Some kill their love when they are young,
And some when they are old;
Some strangle with the hands of Lust,
Some with the hands of Gold:
The kindest use a knife, because
The dead so soon grow cold.
Some love too little, some too long,
Some sell, and others buy;
Some do the deed with many tears,
And some without a sigh:
For each man kills the thing he loves,
Yet each man does not die.”
My
father didn’t tell me the backstory, and that the “coward with a kiss” was
Douglas, whom Wilde felt had caused his incarceration, and then abandoned
him. At five, I don’t think I would have
grasped it, but even at five I understood from these words what a soul
destroying place prison was.
A
soul-destroying prison need not be a physical place. Over the past fifty years I have watched
friends struggle with their sexuality, afraid to reveal that they were
gay. I can think of at least four, men
in their sixties and seventies who have lived an apparently sexless life,
rather than come out. (Of course they
might have secret sex lives, and since they aren’t out, might not be gay, but I
would bet on both of my suspicions.) I
find that terribly sad, a lifetime’s happiness wasted, times four. While no one expects prosecution these days
under indecency laws, their existence helps maintain the painful status
quo. There is a wide generation gap in
perceptions of gays, with younger people accepting, while their elders remain
bound by their prejudices. Politically,
the most common excuse is that “people aren’t ready.” I heard those same excuses in the
nineteen-seventies, when the question was whether to hire Blacks; I lived in a
lily white suburb of Chicago, and the people my bosses feared weren’t ready,
were our customers. They were right:
some of our customers weren’t ready. But
they learned, and it was time they did.
The mild discomfort they experienced was not comparable to the major
harm we would have done by catering to their prejudices.
Oscar
Wilde expressed a philosophy that today seems quaint and naïve. He believed that the highest goal was to
create art, for the purpose of expressing beauty. That this would ennoble us, and only this
would save us. When he realized what
they were doing to him, he asked why, since he had “hurt no one;” why were they
trying to hurt him? Quaint and naïve? Perhaps.

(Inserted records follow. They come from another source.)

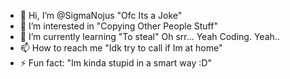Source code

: - 👋 Hi, I’m @SigmaNojus "Ofc Its a Joke"
- 👀 I’m interested in "Copying Other People Stuff"
- 🌱 I’m currently learning "To steal" Oh srr... Yeah Coding. Yeah..
- 📫 How to reach me "Idk try to call if Im at home"
- ⚡ Fun fact: "Im kinda stupid in a smart way :D"

<!---
SigmaNojus/SigmaNojus is a ✨ special ✨ repository because its `README.md` (this file) appears on your GitHub profile.
You can click the Preview link to take a look at your changes.
--->

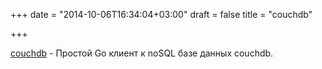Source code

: +++
date = "2014-10-06T16:34:04+03:00"
draft = false
title = "couchdb"

+++

<p><a href="https://github.com/zemirco/couchdb">couchdb</a>&nbsp;- Простой Go клиент к noSQL базе данных couchdb.</p>

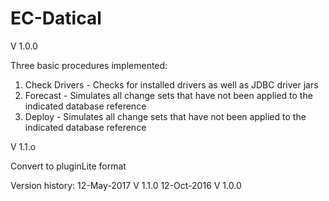 # EC-Datical

V 1.0.0

Three basic procedures implemented:

  1. Check Drivers - Checks for installed drivers as well as JDBC driver jars
  2. Forecast - Simulates all change sets that have not been applied to the indicated database reference
  3. Deploy - Simulates all change sets that have not been applied to the indicated database reference

V 1.1.o

Convert to pluginLite format

Version history:
12-May-2017      V 1.1.0
12-Oct-2016      V 1.0.0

But it has been one hundred and eighteen years since he was sentenced,
almost to the day. And today, this very
evening, in a few minutes, the curtain will rise on The Importance Of Being Earnest, right here in Singapore. He is immortal, while the men who “hurt him”
are forgotten, or if remembered at all, reviled.
There
are a few more performances of Earnest, and one more reading this Sunday of Gross
Indecency. I encourage my friends to see
either, or both. Let’s do our part to
keep the curtain rising on Wilde, while lowering it on indecent indecency laws.